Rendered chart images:
※ ※ ※

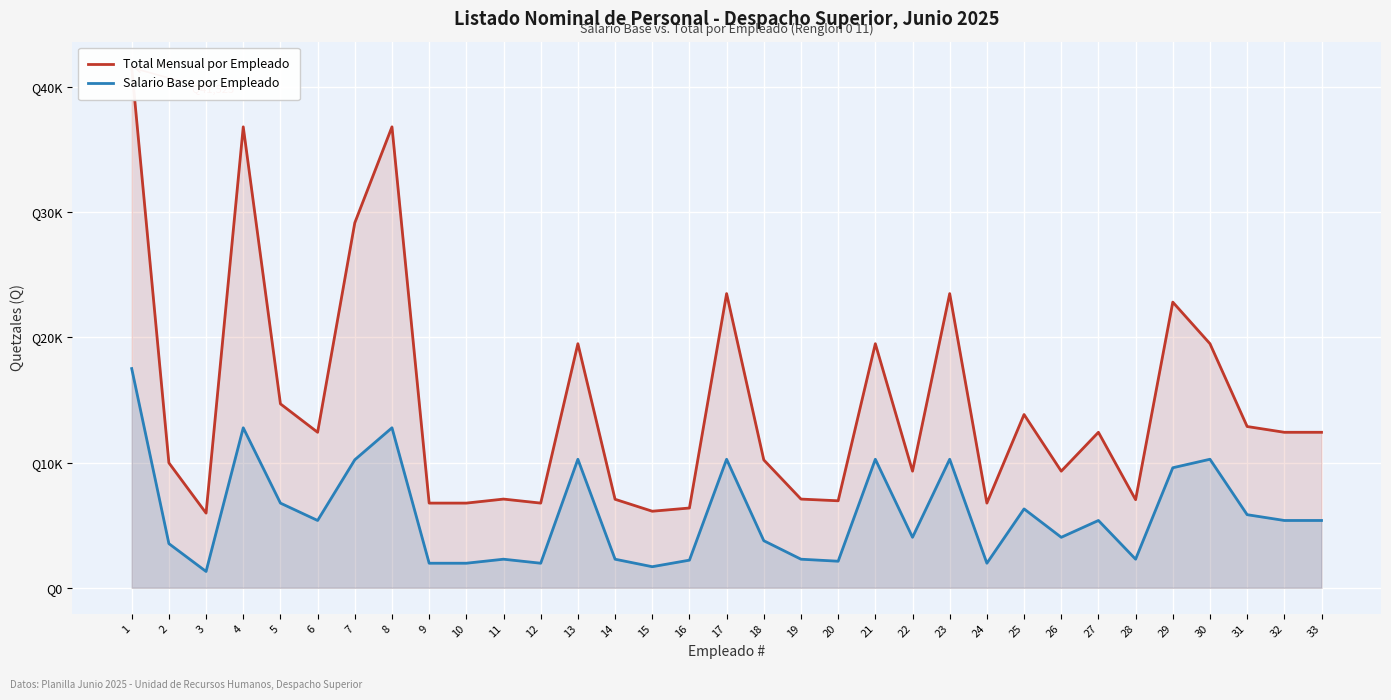

List the series in order of their peak value, lowest first.

Salario Base por Empleado, Total Mensual por Empleado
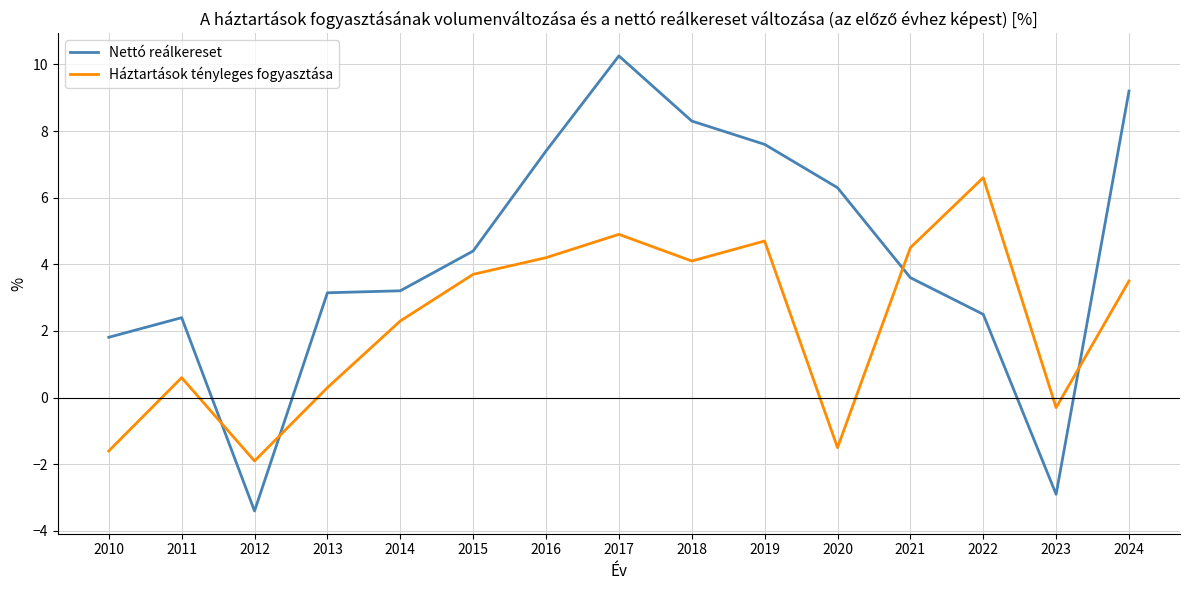

What is the average value of the Háztartások tényleges fogyasztása series?

2.3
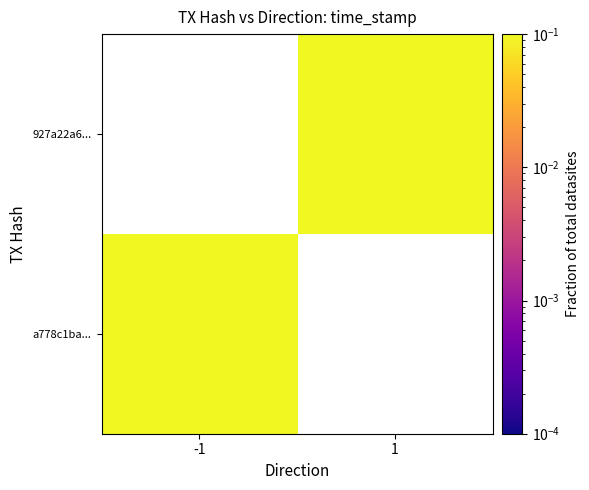

Rank the series at 1 from lowest to highest value.

a778c1ba..., 927a22a6...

※ ※ ※

Output every line of the listing above word for word, omitting the pictures.

■ **Your solution**
List the series in order of their peak value, lowest first.

Salario Base por Empleado, Total Mensual por Empleado

What is the average value of the Háztartások tényleges fogyasztása series?

2.3

Rank the series at 1 from lowest to highest value.

a778c1ba..., 927a22a6...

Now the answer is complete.